According to the investment banking industry on March 1, Korean Air plans to conduct demand forecasting for KRW 250 billion worth of corporate bonds on March 3, including KRW 200 billion in three-year notes and KRW 50 billion in five-year notes. Depending on demand, the issuance could be increased to as much as KRW 450 billion.
While analysts note that Korean Air has maintained solid cash generation and strengthened its capital base even after the merger, they warn that the continued rise in borrowings warrants close monitoring of mid-term financial stability.
Korean Air’s total borrowings nearly doubled to KRW 21.36 trillion as of end-September last year, from KRW 10.96 trillion at the end of 2023. The company’s debt dependence ratio rose 7.8 percentage points to 43.8% over the same period, well above the 30% level generally viewed by credit rating agencies as appropriate.
The burden has been further compounded by the recognition of lease liabilities associated with new aircraft deliveries, pushing net debt to around KRW 15 trillion at end-September, up about 20% from the previous year-end.
Borrowings are expected to remain elevated in the near term, as Korean Air plans to introduce around 15 new aircraft annually between 2026 and 2028, while also investing in engine maintenance facilities and overseas airline equity stakes.
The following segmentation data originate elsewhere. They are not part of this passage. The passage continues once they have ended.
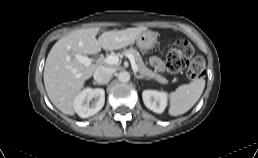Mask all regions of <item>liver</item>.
Returning <instances> with one entry per match:
<instances>
[{"instance_id":"obj_1","label":"liver","mask_w":258,"mask_h":158,"mask_svg":"<svg viewBox=\"0 0 258 158\" xmlns=\"http://www.w3.org/2000/svg\"><path fill=\"white\" fill-rule=\"evenodd\" d=\"M147 30L146 27L127 28L103 32L98 39L99 28L75 30L58 40L50 50L44 67V85L51 102L64 114L73 115L75 97L100 67L85 66L76 59V54H96L105 50L124 48Z\"/></svg>"}]
</instances>
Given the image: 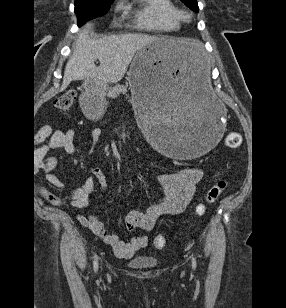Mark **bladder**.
Returning a JSON list of instances; mask_svg holds the SVG:
<instances>
[{
	"instance_id": "bladder-1",
	"label": "bladder",
	"mask_w": 286,
	"mask_h": 308,
	"mask_svg": "<svg viewBox=\"0 0 286 308\" xmlns=\"http://www.w3.org/2000/svg\"><path fill=\"white\" fill-rule=\"evenodd\" d=\"M128 264L135 269H149L156 267L158 260L154 257L139 255L128 260Z\"/></svg>"
}]
</instances>
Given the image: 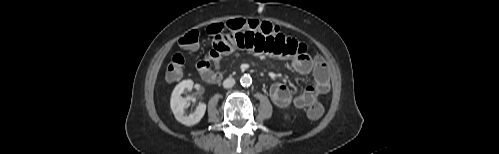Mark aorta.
Here are the masks:
<instances>
[{
	"mask_svg": "<svg viewBox=\"0 0 499 154\" xmlns=\"http://www.w3.org/2000/svg\"><path fill=\"white\" fill-rule=\"evenodd\" d=\"M240 83L244 87L250 86L252 84V78H251V76L247 75V74L243 75L241 77V79H240Z\"/></svg>",
	"mask_w": 499,
	"mask_h": 154,
	"instance_id": "762f6f07",
	"label": "aorta"
}]
</instances>
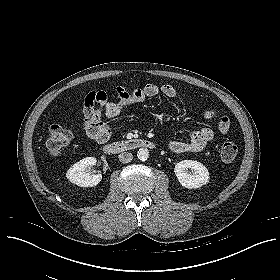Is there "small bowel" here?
I'll list each match as a JSON object with an SVG mask.
<instances>
[{"label": "small bowel", "instance_id": "1", "mask_svg": "<svg viewBox=\"0 0 280 280\" xmlns=\"http://www.w3.org/2000/svg\"><path fill=\"white\" fill-rule=\"evenodd\" d=\"M163 94L169 98H176L182 94L172 85L148 83L142 88L128 92L124 87L117 88V101L108 99L104 91L90 92L84 99L80 108L83 115V129L89 133L90 128L95 127L105 132V136L98 138L100 141H105L110 136V129L107 122L103 121L101 116L103 113L108 119L117 117L121 111L128 106L142 104L146 98L155 97L158 94ZM214 112L207 110L204 113L205 118H212ZM218 131L221 134H226L229 128H223L218 125ZM214 138V131L211 128L203 127L191 133L187 141L174 140L169 143V149L173 153L191 152L202 149Z\"/></svg>", "mask_w": 280, "mask_h": 280}]
</instances>
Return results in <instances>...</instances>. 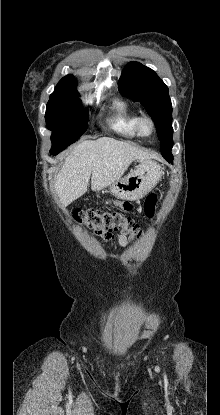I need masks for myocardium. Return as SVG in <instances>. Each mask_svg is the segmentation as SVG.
<instances>
[{
    "mask_svg": "<svg viewBox=\"0 0 220 415\" xmlns=\"http://www.w3.org/2000/svg\"><path fill=\"white\" fill-rule=\"evenodd\" d=\"M144 123H148L150 125V133L146 134L143 129H142V125ZM135 129H136V133L138 136L142 137V138H149L151 136L154 135L155 131H156V125L154 120L147 115H143V116H139L137 121H136V125H135Z\"/></svg>",
    "mask_w": 220,
    "mask_h": 415,
    "instance_id": "myocardium-1",
    "label": "myocardium"
}]
</instances>
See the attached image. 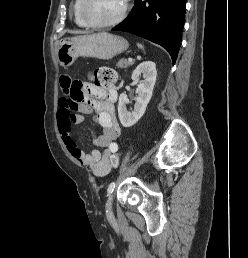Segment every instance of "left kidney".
Segmentation results:
<instances>
[{"label":"left kidney","mask_w":248,"mask_h":258,"mask_svg":"<svg viewBox=\"0 0 248 258\" xmlns=\"http://www.w3.org/2000/svg\"><path fill=\"white\" fill-rule=\"evenodd\" d=\"M141 75H143V81L139 80ZM156 76V64L153 61H144L133 71L131 79L139 84L136 89L137 97L135 98L134 110L132 112H128L126 108L128 103L127 95L122 93L119 96L118 116L123 127L133 126L145 113L147 104L152 97Z\"/></svg>","instance_id":"1"}]
</instances>
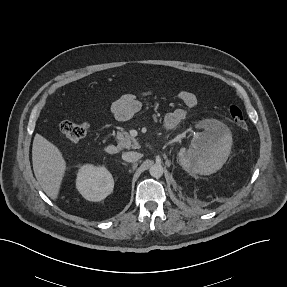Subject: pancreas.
<instances>
[{
	"mask_svg": "<svg viewBox=\"0 0 287 287\" xmlns=\"http://www.w3.org/2000/svg\"><path fill=\"white\" fill-rule=\"evenodd\" d=\"M117 142L119 149H138L140 148L139 143L133 138L127 131L121 130L117 133Z\"/></svg>",
	"mask_w": 287,
	"mask_h": 287,
	"instance_id": "pancreas-1",
	"label": "pancreas"
}]
</instances>
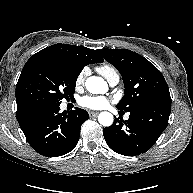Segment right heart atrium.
<instances>
[{
	"mask_svg": "<svg viewBox=\"0 0 193 193\" xmlns=\"http://www.w3.org/2000/svg\"><path fill=\"white\" fill-rule=\"evenodd\" d=\"M86 75H87V68H83L79 74L77 75L76 77V85L77 86H80L84 83V80L86 78Z\"/></svg>",
	"mask_w": 193,
	"mask_h": 193,
	"instance_id": "1",
	"label": "right heart atrium"
}]
</instances>
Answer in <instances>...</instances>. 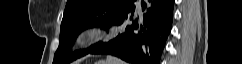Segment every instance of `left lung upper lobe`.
<instances>
[{
    "mask_svg": "<svg viewBox=\"0 0 242 64\" xmlns=\"http://www.w3.org/2000/svg\"><path fill=\"white\" fill-rule=\"evenodd\" d=\"M134 0H68L61 22L59 47L53 64H68L98 44L66 56L78 34L89 27L113 26Z\"/></svg>",
    "mask_w": 242,
    "mask_h": 64,
    "instance_id": "1",
    "label": "left lung upper lobe"
}]
</instances>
The company recently spent approximately KRW 270 billion to acquire a stake in Canada-based WestJet.
Profitability, meanwhile, has weakened sharply. Korean Air’s consolidated operating profit fell 47.2% year-on-year to KRW 1.11 trillion last year, while net profit dropped 53.2% to KRW 647.3 billion. This contrasts with a 41.2% jump in revenue to KRW 25.23 trillion following the consolidation of Asiana Airlines.
Despite these pressures, credit rating agencies generally expect Korean Air to manage its financial burden within a controllable range, citing its accumulated capital strength and solid operating base as key buffers supporting post-merger financial resilience.